Locally, there also is evidence to show that PLAs are fair and are actually a smart move budgetwise. The light-rail extension from Gateway to the Portland Airport is a recent example in the Portland area. This was a very successful project that was done on time and within budget, and was open to all construction companies.

The most controversial PLAs are those that involve taxpayer financing. To be fair to all contractors, unions have agreed to allow nonunion contractors to work on publicly financed PLA sites via a one-time agreement to use union workers and/or pay prevailing wages to their workers on the project. But even this arrangement is not well-received by the antiunion organizations.

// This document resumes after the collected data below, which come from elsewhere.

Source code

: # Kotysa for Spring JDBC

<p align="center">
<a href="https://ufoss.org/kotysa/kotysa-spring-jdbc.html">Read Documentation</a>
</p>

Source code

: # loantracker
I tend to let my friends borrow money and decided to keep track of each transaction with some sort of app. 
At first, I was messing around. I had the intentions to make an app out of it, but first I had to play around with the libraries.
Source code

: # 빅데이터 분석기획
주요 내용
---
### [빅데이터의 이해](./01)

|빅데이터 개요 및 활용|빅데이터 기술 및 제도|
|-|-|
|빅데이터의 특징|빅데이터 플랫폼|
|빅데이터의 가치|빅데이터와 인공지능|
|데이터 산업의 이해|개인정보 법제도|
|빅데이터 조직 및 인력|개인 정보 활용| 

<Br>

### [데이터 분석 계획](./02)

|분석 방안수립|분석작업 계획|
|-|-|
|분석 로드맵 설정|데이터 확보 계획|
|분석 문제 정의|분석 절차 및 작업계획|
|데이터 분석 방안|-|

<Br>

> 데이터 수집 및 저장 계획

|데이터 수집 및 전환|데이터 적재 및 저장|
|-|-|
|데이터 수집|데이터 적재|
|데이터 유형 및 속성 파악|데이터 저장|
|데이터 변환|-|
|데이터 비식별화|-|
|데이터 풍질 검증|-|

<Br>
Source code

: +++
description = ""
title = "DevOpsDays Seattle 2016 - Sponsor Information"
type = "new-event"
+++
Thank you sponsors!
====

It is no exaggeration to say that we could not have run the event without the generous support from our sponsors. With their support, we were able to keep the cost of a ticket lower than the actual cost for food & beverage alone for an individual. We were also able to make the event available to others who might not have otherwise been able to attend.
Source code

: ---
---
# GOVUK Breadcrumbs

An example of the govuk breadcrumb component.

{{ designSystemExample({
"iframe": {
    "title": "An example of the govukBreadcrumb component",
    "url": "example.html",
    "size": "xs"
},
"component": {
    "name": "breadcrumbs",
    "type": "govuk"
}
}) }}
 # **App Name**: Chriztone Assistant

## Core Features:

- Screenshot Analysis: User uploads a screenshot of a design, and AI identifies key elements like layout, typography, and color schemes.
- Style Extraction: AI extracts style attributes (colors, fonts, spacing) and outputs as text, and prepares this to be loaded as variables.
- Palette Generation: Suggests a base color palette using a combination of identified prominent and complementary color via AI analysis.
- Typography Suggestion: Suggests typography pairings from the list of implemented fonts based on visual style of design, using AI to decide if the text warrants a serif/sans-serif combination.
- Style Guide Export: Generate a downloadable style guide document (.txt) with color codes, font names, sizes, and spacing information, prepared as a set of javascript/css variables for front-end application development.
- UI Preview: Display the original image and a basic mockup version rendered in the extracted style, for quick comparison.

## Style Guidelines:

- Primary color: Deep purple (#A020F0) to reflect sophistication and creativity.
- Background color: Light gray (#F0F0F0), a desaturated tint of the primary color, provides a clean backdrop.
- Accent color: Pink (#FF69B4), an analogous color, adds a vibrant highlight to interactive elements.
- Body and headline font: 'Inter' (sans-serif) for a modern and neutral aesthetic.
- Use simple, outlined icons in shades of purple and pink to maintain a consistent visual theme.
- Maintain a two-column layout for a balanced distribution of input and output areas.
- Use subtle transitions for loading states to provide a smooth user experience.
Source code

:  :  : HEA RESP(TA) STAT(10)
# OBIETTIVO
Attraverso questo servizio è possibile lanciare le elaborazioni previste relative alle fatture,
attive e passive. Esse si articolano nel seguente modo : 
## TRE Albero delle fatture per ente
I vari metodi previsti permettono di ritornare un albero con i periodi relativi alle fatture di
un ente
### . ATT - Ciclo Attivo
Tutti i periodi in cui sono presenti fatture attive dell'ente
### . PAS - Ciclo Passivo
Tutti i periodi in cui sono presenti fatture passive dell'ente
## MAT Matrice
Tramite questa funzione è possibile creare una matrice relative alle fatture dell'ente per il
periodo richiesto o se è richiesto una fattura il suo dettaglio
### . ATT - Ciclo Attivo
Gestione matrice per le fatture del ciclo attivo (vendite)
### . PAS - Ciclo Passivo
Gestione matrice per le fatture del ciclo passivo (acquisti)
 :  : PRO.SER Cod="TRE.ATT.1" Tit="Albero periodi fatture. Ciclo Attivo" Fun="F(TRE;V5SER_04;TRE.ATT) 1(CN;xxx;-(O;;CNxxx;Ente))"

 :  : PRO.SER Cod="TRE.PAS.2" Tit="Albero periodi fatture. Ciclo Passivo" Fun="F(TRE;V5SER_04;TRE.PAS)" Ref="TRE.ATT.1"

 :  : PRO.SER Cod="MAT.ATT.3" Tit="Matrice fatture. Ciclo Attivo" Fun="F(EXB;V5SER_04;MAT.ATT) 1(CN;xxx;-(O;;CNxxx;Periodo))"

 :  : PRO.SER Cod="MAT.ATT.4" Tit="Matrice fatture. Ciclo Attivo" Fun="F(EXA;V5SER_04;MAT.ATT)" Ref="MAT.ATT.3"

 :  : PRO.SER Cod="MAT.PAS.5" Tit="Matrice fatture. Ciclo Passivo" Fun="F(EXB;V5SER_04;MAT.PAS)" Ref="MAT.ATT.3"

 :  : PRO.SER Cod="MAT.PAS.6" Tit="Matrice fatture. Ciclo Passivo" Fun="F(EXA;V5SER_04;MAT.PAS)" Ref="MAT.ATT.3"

There are many construction unions and union contracting associations that advocate for fair wage and benefit standards. Workers who are paid fair wages in turn pay taxes based on those fair-wage standards. The tax base contributes to the maintenance of our schools, roads, bridges, national defense and general public infrastructure. Contractors who pay workers substantially less only shift the burden to the rest of us. Those who have medical benefits invariably shoulder some of the expense for those who get needed medical care but are not fortunate enough to work for an employer who recognizes the importance of medical insurance.

Our opponents argue that we inflate the price of a project. But union contractors do very well in the private marketplace, where competitive bidding is not required. If union contractors were not fair in their pricing and the proper, on-time delivery of a quality product, they would not be so successful on privately funded work.

I believe those that oppose fair wage/benefit requirements are just exhibiting a 'sour grapes attitude' instead of competing on a level playing field based on experience, efficiency and good planning with the goal of delivering a quality product, on time and within budget.

In short, 'You get what you pay for.' And furthermore, 'If it isn't broke, don't fix it.'

Bruce Dennis is president of the Pacific Northwest Regional Council of Carpenters. He attended Parkrose High School and graduated from Portland State University. He lives in Northeast Portland.